▶ Estratto del documento

La città dei bambini non è Disneyland

“Far parlare i bambini non significa chiedere loro di risolvere i problemi della città, creati da noi, significa invece imparare a tener conto delle loro idee e delle loro proposte. Non è facile dare la parola ai bambini, né comprendere quello che dicono. Gianni Rodari parlava di un orecchio acerbo che gli adulti dovrebbero avere per saper ascoltare i bambini”. (Francesco Tonucci, La città dei bambini, Laterza 1996).

 

(17 giugno 2014). Qualche giorno fa con il comitato cagliaritano “Piazzetta San Sepolcro” abbiamo parlato di città dei bambini. Tema per nulla scontato, poco conosciuto e ancor meno frequentato dalle pubbliche amministrazioni. Di che si tratta? O meglio, in primis sarebbe forse il caso di premettere di che non si tratta. La città dei bambini non è Disneyland o Gardaland con alberghi, brand e business associati. No, quelle sono solo iniziative commerciali molto attraenti per i più piccoli finalizzate sostanzialmente a fare cassa. E la città dei bambini non è nemmeno il recinto dei gonfiabili a Monte Urpinu o in via Figari.

(Dati di origine)
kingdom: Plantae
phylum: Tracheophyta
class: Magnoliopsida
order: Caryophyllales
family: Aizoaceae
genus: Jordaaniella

▶ L'esercizio
Prosegui il testo sulla città dei bambini a partire dal punto in cui si interrompe. Le righe dei dati di origine non servono a nulla in questo esercizio.

▶ Risposta
Il pedagogista Francesco Tonucci che tra i primi in Italia ha posto la questione in termini propositivi e ha individuato un progetto concretamente percorribile sotto l’egida del Cnr e a partire dall’esperienza del Comune di Fano, in un libro della metà degli anni Novanta divenuto rapidamente un classico sul tema, scriveva: “La città, cresciuta quasi contro i bisogni dei suoi abitanti, specialmente di quelli più deboli, deve rivedere tutte le sue strutture e le sue articolazioni per diventare adatta per tutti. Per questo vale la pena proseguire nella sfida, nella provocazione di assumere il bambino come parametro, continuando a pensare che quando la città sarà più adatta ai bambini sarà più adatta per tutti”.

Tonucci immaginava una piccola rivoluzione copernicana: abbassare lo sguardo, le maniglie di una porta, i gradini di un bus o quelli davanti a un ascensore, realizzare un luogo pubblico ascoltando il punto di vista di tutti coloro che effettivamente ne usufruiscono a partire dai bambini.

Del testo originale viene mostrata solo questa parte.